Все три были в него влюблены и боготворили его.
Первая, самая законная, что жила в Симферополе, так и умерла в счастливом неведении, полагая, что оставляет его безутешным вдовцом.
Две другие как-то проведали истину, но, списавшись, или свидевшись, решили скрывать ложность своего положения.
Умерла затем та, что жила в Тифлисе. Осталась только курская, не то помещица, не то богатая купчиха.
У этой была дочь взрослая и она решила прибрать беспутного родителя, сделать его домоседом и доподлинным супругом и отцом.
Она желала, чтобы он, прежде всего «очистился от греха», и стала его посылать замаливать свои грехи по святым местам.
Он побывал уже «на Валааме»; теперь, через Одессу, возвращался из-за границы, побывав «на Афоне».
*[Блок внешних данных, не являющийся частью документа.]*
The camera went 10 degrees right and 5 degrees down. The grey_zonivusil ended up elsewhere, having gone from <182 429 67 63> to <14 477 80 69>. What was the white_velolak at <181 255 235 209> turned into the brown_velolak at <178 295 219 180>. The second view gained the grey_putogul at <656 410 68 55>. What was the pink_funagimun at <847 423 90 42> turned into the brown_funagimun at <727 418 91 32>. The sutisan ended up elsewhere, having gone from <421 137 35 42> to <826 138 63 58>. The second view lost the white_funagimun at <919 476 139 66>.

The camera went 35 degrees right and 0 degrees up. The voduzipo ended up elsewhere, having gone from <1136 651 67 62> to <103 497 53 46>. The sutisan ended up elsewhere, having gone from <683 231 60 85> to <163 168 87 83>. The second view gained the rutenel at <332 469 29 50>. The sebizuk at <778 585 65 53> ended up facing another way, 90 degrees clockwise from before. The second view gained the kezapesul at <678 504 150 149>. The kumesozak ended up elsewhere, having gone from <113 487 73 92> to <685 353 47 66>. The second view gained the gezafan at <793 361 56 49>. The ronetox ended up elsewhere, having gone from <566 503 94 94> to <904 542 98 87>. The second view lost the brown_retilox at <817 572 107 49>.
Решил заглянуть и в Николаев, повидать родственников.
Все эти толки об Андрее Михайловиче происходили между мамой, дядей Всеволодом и, нередко, Григорием Яковлевичем Денисевичем, не стесняясь моим присутствием. Да и отделаться от моего «присутствия» было мудрено, я «совал свой нос» решительно во все, что творилось в доме.
Меня тогда поразило разнообразие и даже противоположность суждений и впечатлений, вызванных личностью Андрея Михайловича и его похождениями.
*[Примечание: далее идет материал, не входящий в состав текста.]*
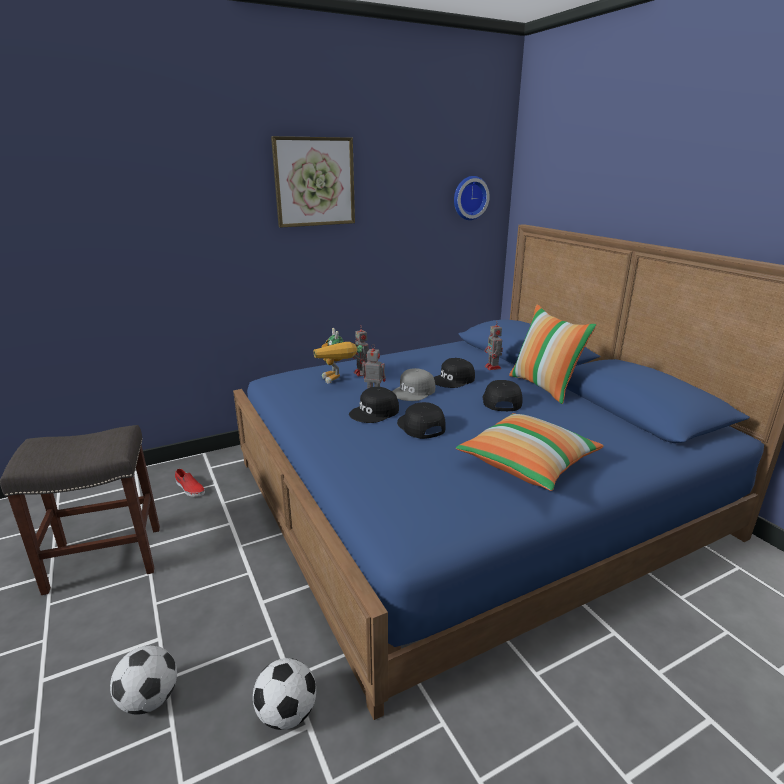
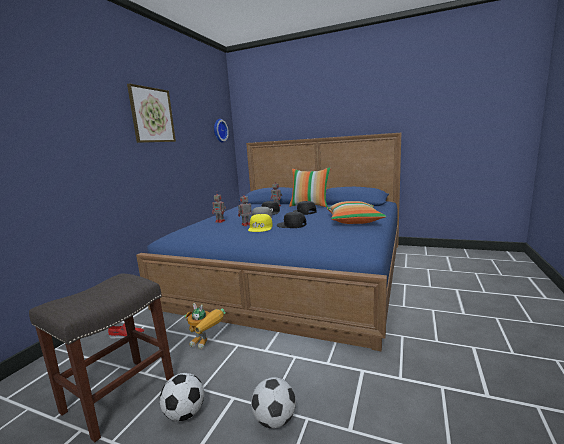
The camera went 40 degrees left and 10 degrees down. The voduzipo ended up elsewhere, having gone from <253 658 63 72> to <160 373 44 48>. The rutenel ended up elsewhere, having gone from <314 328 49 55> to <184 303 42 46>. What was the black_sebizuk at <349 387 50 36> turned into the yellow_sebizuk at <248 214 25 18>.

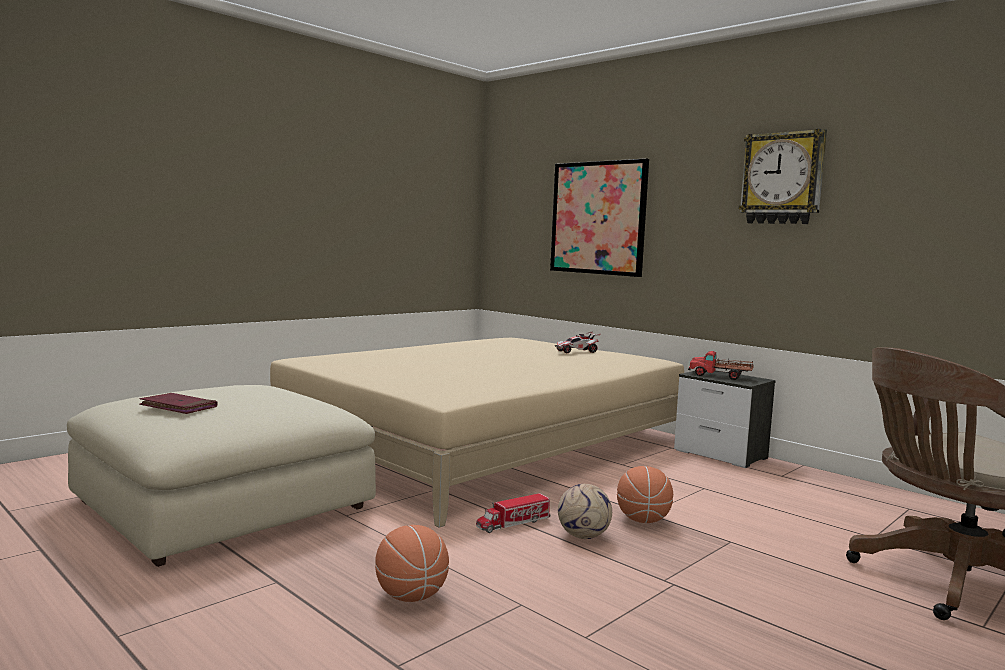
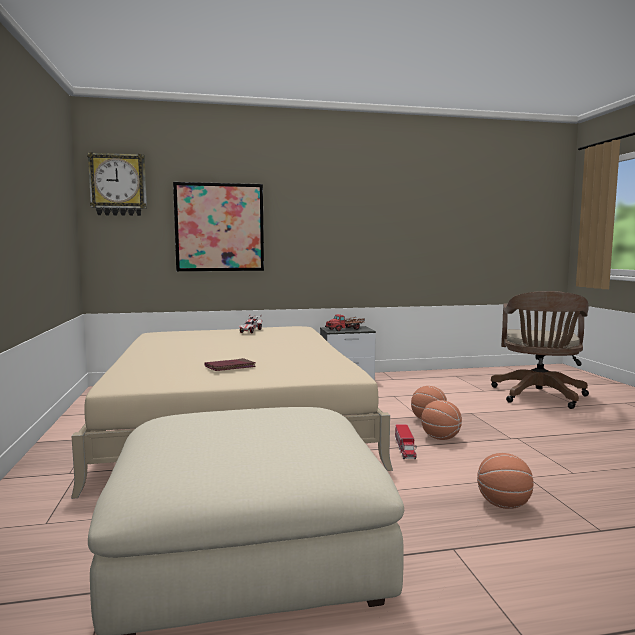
The camera went 55 degrees left and 0 degrees up. The sutisan ended up elsewhere, having gone from <739 129 88 95> to <87 152 60 64>. The red_retilox ended up elsewhere, having gone from <139 393 78 21> to <205 358 51 13>. Where the voduzipo stood at <558 484 54 55>, the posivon came to stand at <421 400 41 40>.

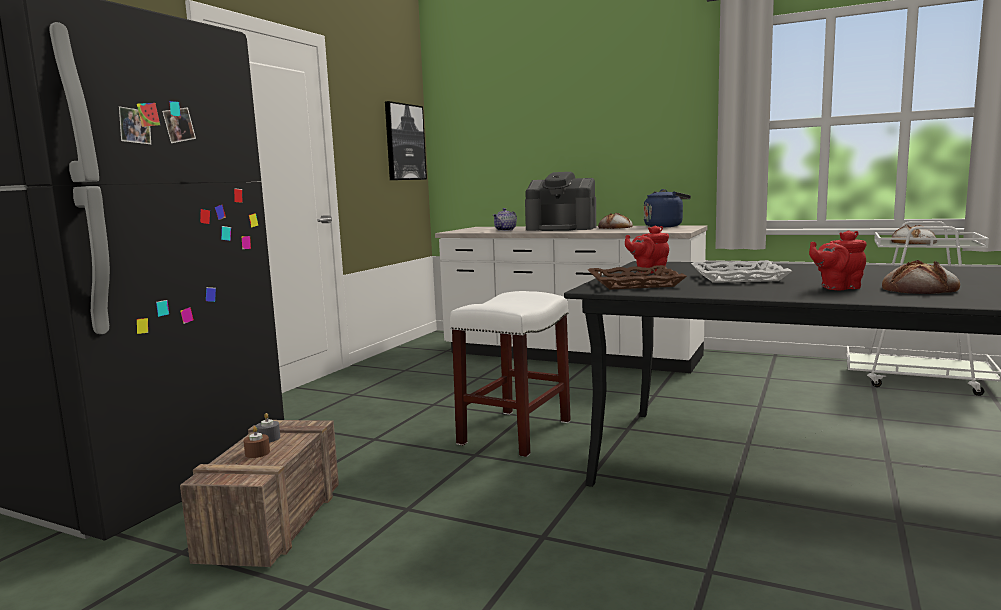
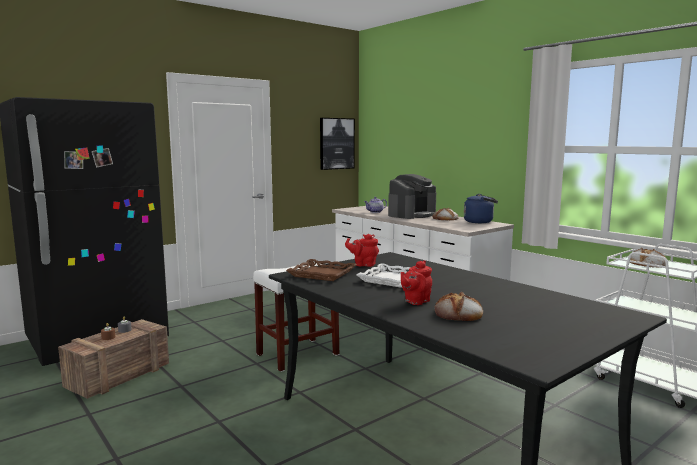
The camera went 25 degrees right and 0 degrees up. The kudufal at <525 172 71 59> ended up facing another way, 90 degrees counterclockwise from before. The red_putogul at <809 230 58 60> ended up facing another way, 60 degrees counterclockwise from before.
Я лично, про себя, довольно долго не мог взять в толк: почему нельзя иметь трех жен, если их любишь?…
Дядя Всеволод по этому поводу только потешался, замечая: «молодец, турецкая кровь в нем сказалась»!
Григорий Яковлевич очень настаивал на «свободе чувств» и склонен был прославлять «святость» двух женщин, решивших, из-за общей любви, нести до конца свой крест.
Мама сплошь возмущалась. Для Андрея Михайловича она не допускала никаких оправданий. Относительно двух, по мнению Григория Яковлевича, «святых женщин», запальчиво возражала: «хороши святые… просто дуры несчастные. Не спросясь броду, сунулись в воду. Обрадовались первому встречному заезжему искателю приключений, чтобы кинуться ему в объятия».
Григорий Яковлевич, по-видимому, близко принимал к сердцу затронутую тему, потому что не хотел уступить маме.
Он очень настаивал на том, что истинное чувство оправдывает многое, если даже не все.
Помнится, мама даже рассердилась.
— Умный человек, а говорит глупости, — кипятилась она. Ровно ничего не оправдывает, а доказывает только распущенность. Этим обыкновенно прикрываются……
Григорий Яковлевич, как-то смешно, насупился и только сказал:
— Уж очень вы строгая!..
Мама сказала: «я одинаково строга и к другим, и к себе».
Когда зашла речь о замаливании грехов и покаянии Андрея Михайловича, опять вышло разногласие.
Дядя Всеволод примирительно объявил: «кто Богу не грешен, Царю не виноват», но Григорий Яковлевич стал развивать ту же мысль дальше и, на возражения мамы, чуть ли не со злостью промолвил:
— Строгость, строгость!.. Преждевременное самобичевание, отрешение от лучших радостей жизни….. А вдруг наступит раскаяние на счет собственной строгости, выйдет тоже покаяние… Как по-вашему?!
— Зато без чувства брезгливости к самой себе…. Сожаление может быть…. Когда совесть чиста — и грусть не угнетает….
Григорий Яковлевич, точно качая в такт головою, промолвил:
— Я вам завидую, право, завидую….
— Какая есть, — как-то неуверенно, — промолвила мама.
Самое появление Андрея Михайловича имело гораздо менее эффекта, нежели все предшествовавшие толки о нем.
Я его совсем не видел. Мы, с сестрой и M-lle Clotilde как раз уехали в это время в Лески, где замелькали уже подснежники. Мама отозвалась только о нем: «не понимаю, с чего взяла Лиза (она так интимно называла вторую жену Владимира Михайловича, „мою“ тетю Лизу), что он похож не то на художника, не то на монаха. Сейчас видно, что был пропойца, просто слезливый старичишка, с растрепанными волосами».